■ Given problem
Could you write out all of the material below again with every "Q0" changed to "baseFace" and nothing else altered, leaving out the pictures?

■ Material for this task

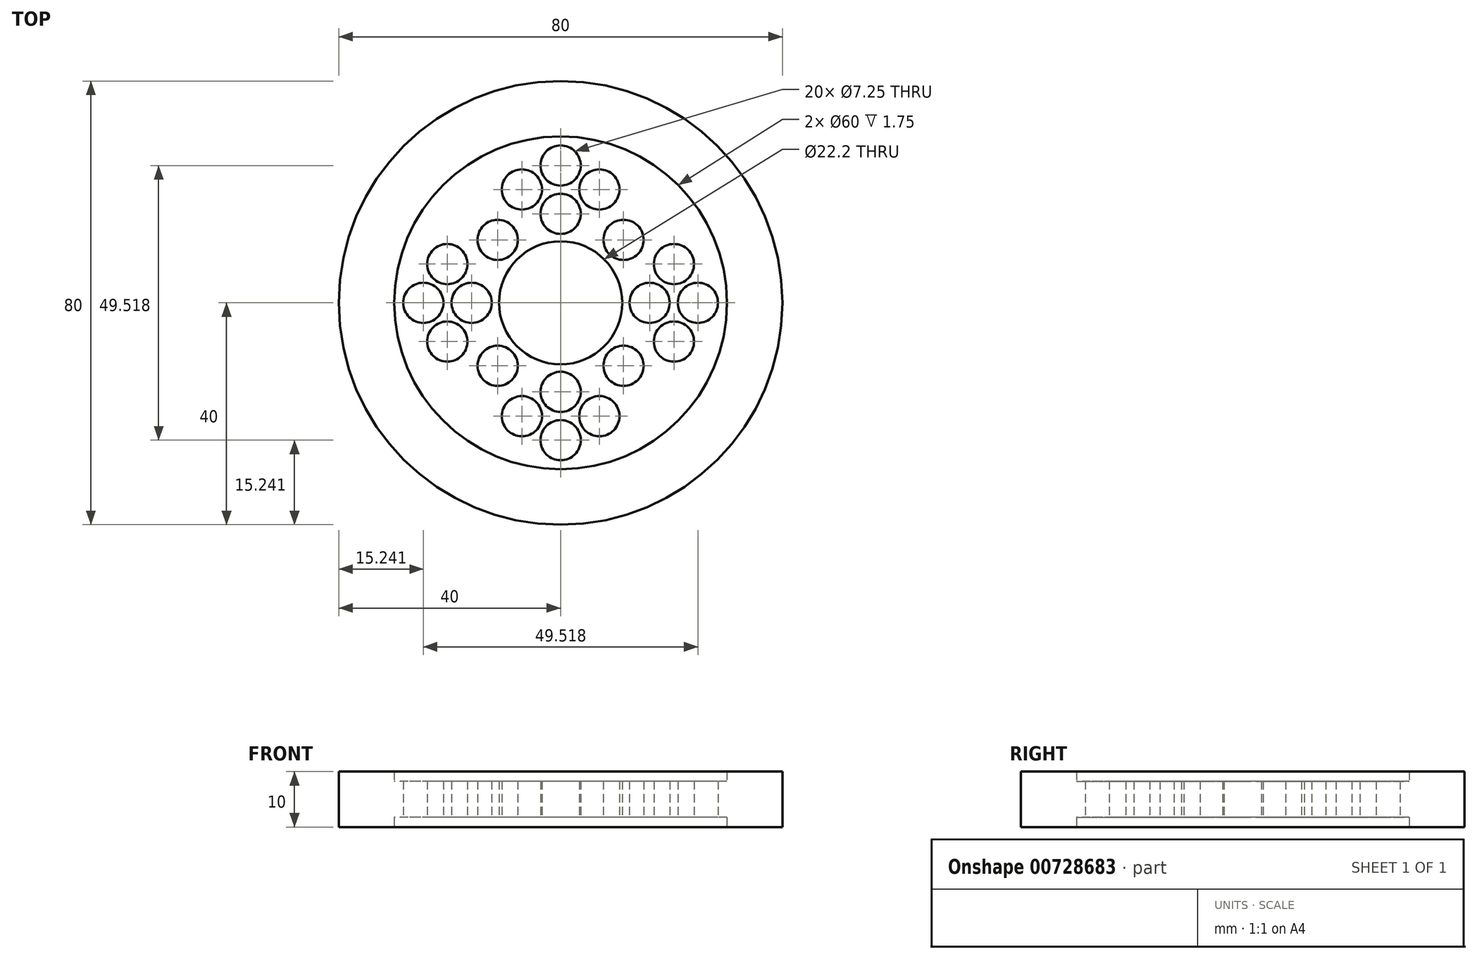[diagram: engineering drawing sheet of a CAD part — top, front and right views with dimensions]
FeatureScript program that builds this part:
annotation { "Feature Type Name" : "Feature", "Feature Type Description" : "" }
export const myFeature = defineFeature(function(context is Context, id is Id, definition is map)
    precondition{}
    {
        {
            var Q0;
            Q0=qCreatedBy(makeId("Top.planeOp"),FACE);
            var sketch = newSketch(context, id + "F0", { "sketchPlane" : qUnion([Q0])});
            skCircle(sketch, "E0", {"center": v(0, 0) * mm, "radius": 11.1 * mm});
            skCircle(sketch, "E1", {"center": v(0, 0) * mm, "radius": 30 * mm});
            skCircle(sketch, "E2", {"center": v(-16.05, 0) * mm, "radius": 3.62 * mm});
            skCircle(sketch, "E3", {"center": v(-24.76, 0) * mm, "radius": 3.62 * mm});
            skCircle(sketch, "E4.1.0", {"center": v(0, -24.76) * mm, "radius": 3.62 * mm});
            skCircle(sketch, "E4.1.1", {"center": v(0, -16.05) * mm, "radius": 3.62 * mm});
            skCircle(sketch, "E4.2.0", {"center": v(24.76, 0) * mm, "radius": 3.62 * mm});
            skCircle(sketch, "E4.2.1", {"center": v(16.05, 0) * mm, "radius": 3.62 * mm});
            skCircle(sketch, "E4.3.0", {"center": v(0, 24.76) * mm, "radius": 3.62 * mm});
            skCircle(sketch, "E4.3.1", {"center": v(0, 16.05) * mm, "radius": 3.62 * mm});
            skCircle(sketch, "E5", {"center": v(-20.44, 6.98) * mm, "radius": 3.62 * mm});
            skCircle(sketch, "E6.MirrorC", {"center": v(-20.44, -6.98) * mm, "radius": 3.62 * mm});
            skCircle(sketch, "E7.1.0", {"center": v(-6.98, -20.44) * mm, "radius": 3.62 * mm});
            skCircle(sketch, "E7.1.1", {"center": v(6.98, -20.44) * mm, "radius": 3.62 * mm});
            skCircle(sketch, "E7.2.0", {"center": v(20.44, -6.98) * mm, "radius": 3.62 * mm});
            skCircle(sketch, "E7.2.1", {"center": v(20.44, 6.98) * mm, "radius": 3.62 * mm});
            skCircle(sketch, "E7.3.0", {"center": v(6.98, 20.44) * mm, "radius": 3.62 * mm});
            skCircle(sketch, "E7.3.1", {"center": v(-6.98, 20.44) * mm, "radius": 3.62 * mm});
            skCircle(sketch, "E8.1.0", {"center": v(-11.35, -11.35) * mm, "radius": 3.62 * mm});
            skCircle(sketch, "E8.3.0", {"center": v(11.35, -11.35) * mm, "radius": 3.62 * mm});
            skCircle(sketch, "E8.5.0", {"center": v(11.35, 11.35) * mm, "radius": 3.62 * mm});
            skCircle(sketch, "E8.7.0", {"center": v(-11.35, 11.35) * mm, "radius": 3.62 * mm});
            skSolve(sketch);
        }
        {
            var Q0;
            Q0=qCreatedBy(makeId("Top.planeOp"),FACE);
            var sketch = newSketch(context, id + "F1", { "sketchPlane" : qUnion([Q0])});
            skCircle(sketch, "E9", {"center": v(0, 0) * mm, "radius": 30 * mm});
            skCircle(sketch, "E10", {"center": v(0, 0) * mm, "radius": 40 * mm});
            skSolve(sketch);
        }
        {
            var Q0;
            Q0=makeQuery(id+"F0.imprint","IMPRINT",FACE,{"disambiguationData":[TD([[makeQuery(id+"F0.imprint","IMPRINT",EDGE,{"derivedFrom":sQuery(id+"F0.wireOp",EDGE,"E0")}),-1.0]])]});
            extrude(context, id + "F2", {"entities" : qUnion([Q0]), "depth" : 3.25 * mm, "offsetDistance" : 25 * mm, "hasSecondDirection" : true, "secondDirectionOppositeDirection" : true, "secondDirectionDepth" : 3.25 * mm});
        }
        {
            var Q0;
            Q0 = qSketchRegion(id + "F1", true);
            extrude(context, id + "F3", {"entities" : qUnion([Q0]), "operationType" : NewBodyOperationType.ADD, "depth" : 5 * mm, "offsetDistance" : 25 * mm, "hasSecondDirection" : true, "secondDirectionOppositeDirection" : true, "secondDirectionDepth" : 5 * mm});
        }
    });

■ Solved exercise
[diagram: engineering drawing sheet of a CAD part — top, front and right views with dimensions]
FeatureScript program that builds this part:
annotation { "Feature Type Name" : "Feature", "Feature Type Description" : "" }
export const myFeature = defineFeature(function(context is Context, id is Id, definition is map)
    precondition{}
    {
        {
            var baseFace;
            baseFace=qCreatedBy(makeId("Top.planeOp"),FACE);
            var sketch = newSketch(context, id + "F0", { "sketchPlane" : qUnion([baseFace])});
            skCircle(sketch, "E0", {"center": v(0, 0) * mm, "radius": 11.1 * mm});
            skCircle(sketch, "E1", {"center": v(0, 0) * mm, "radius": 30 * mm});
            skCircle(sketch, "E2", {"center": v(-16.05, 0) * mm, "radius": 3.62 * mm});
            skCircle(sketch, "E3", {"center": v(-24.76, 0) * mm, "radius": 3.62 * mm});
            skCircle(sketch, "E4.1.0", {"center": v(0, -24.76) * mm, "radius": 3.62 * mm});
            skCircle(sketch, "E4.1.1", {"center": v(0, -16.05) * mm, "radius": 3.62 * mm});
            skCircle(sketch, "E4.2.0", {"center": v(24.76, 0) * mm, "radius": 3.62 * mm});
            skCircle(sketch, "E4.2.1", {"center": v(16.05, 0) * mm, "radius": 3.62 * mm});
            skCircle(sketch, "E4.3.0", {"center": v(0, 24.76) * mm, "radius": 3.62 * mm});
            skCircle(sketch, "E4.3.1", {"center": v(0, 16.05) * mm, "radius": 3.62 * mm});
            skCircle(sketch, "E5", {"center": v(-20.44, 6.98) * mm, "radius": 3.62 * mm});
            skCircle(sketch, "E6.MirrorC", {"center": v(-20.44, -6.98) * mm, "radius": 3.62 * mm});
            skCircle(sketch, "E7.1.0", {"center": v(-6.98, -20.44) * mm, "radius": 3.62 * mm});
            skCircle(sketch, "E7.1.1", {"center": v(6.98, -20.44) * mm, "radius": 3.62 * mm});
            skCircle(sketch, "E7.2.0", {"center": v(20.44, -6.98) * mm, "radius": 3.62 * mm});
            skCircle(sketch, "E7.2.1", {"center": v(20.44, 6.98) * mm, "radius": 3.62 * mm});
            skCircle(sketch, "E7.3.0", {"center": v(6.98, 20.44) * mm, "radius": 3.62 * mm});
            skCircle(sketch, "E7.3.1", {"center": v(-6.98, 20.44) * mm, "radius": 3.62 * mm});
            skCircle(sketch, "E8.1.0", {"center": v(-11.35, -11.35) * mm, "radius": 3.62 * mm});
            skCircle(sketch, "E8.3.0", {"center": v(11.35, -11.35) * mm, "radius": 3.62 * mm});
            skCircle(sketch, "E8.5.0", {"center": v(11.35, 11.35) * mm, "radius": 3.62 * mm});
            skCircle(sketch, "E8.7.0", {"center": v(-11.35, 11.35) * mm, "radius": 3.62 * mm});
            skSolve(sketch);
        }
        {
            var baseFace;
            baseFace=qCreatedBy(makeId("Top.planeOp"),FACE);
            var sketch = newSketch(context, id + "F1", { "sketchPlane" : qUnion([baseFace])});
            skCircle(sketch, "E9", {"center": v(0, 0) * mm, "radius": 30 * mm});
            skCircle(sketch, "E10", {"center": v(0, 0) * mm, "radius": 40 * mm});
            skSolve(sketch);
        }
        {
            var baseFace;
            baseFace=makeQuery(id+"F0.imprint","IMPRINT",FACE,{"disambiguationData":[TD([[makeQuery(id+"F0.imprint","IMPRINT",EDGE,{"derivedFrom":sQuery(id+"F0.wireOp",EDGE,"E0")}),-1.0]])]});
            extrude(context, id + "F2", {"entities" : qUnion([baseFace]), "depth" : 3.25 * mm, "offsetDistance" : 25 * mm, "hasSecondDirection" : true, "secondDirectionOppositeDirection" : true, "secondDirectionDepth" : 3.25 * mm});
        }
        {
            var baseFace;
            baseFace = qSketchRegion(id + "F1", true);
            extrude(context, id + "F3", {"entities" : qUnion([baseFace]), "operationType" : NewBodyOperationType.ADD, "depth" : 5 * mm, "offsetDistance" : 25 * mm, "hasSecondDirection" : true, "secondDirectionOppositeDirection" : true, "secondDirectionDepth" : 5 * mm});
        }
    });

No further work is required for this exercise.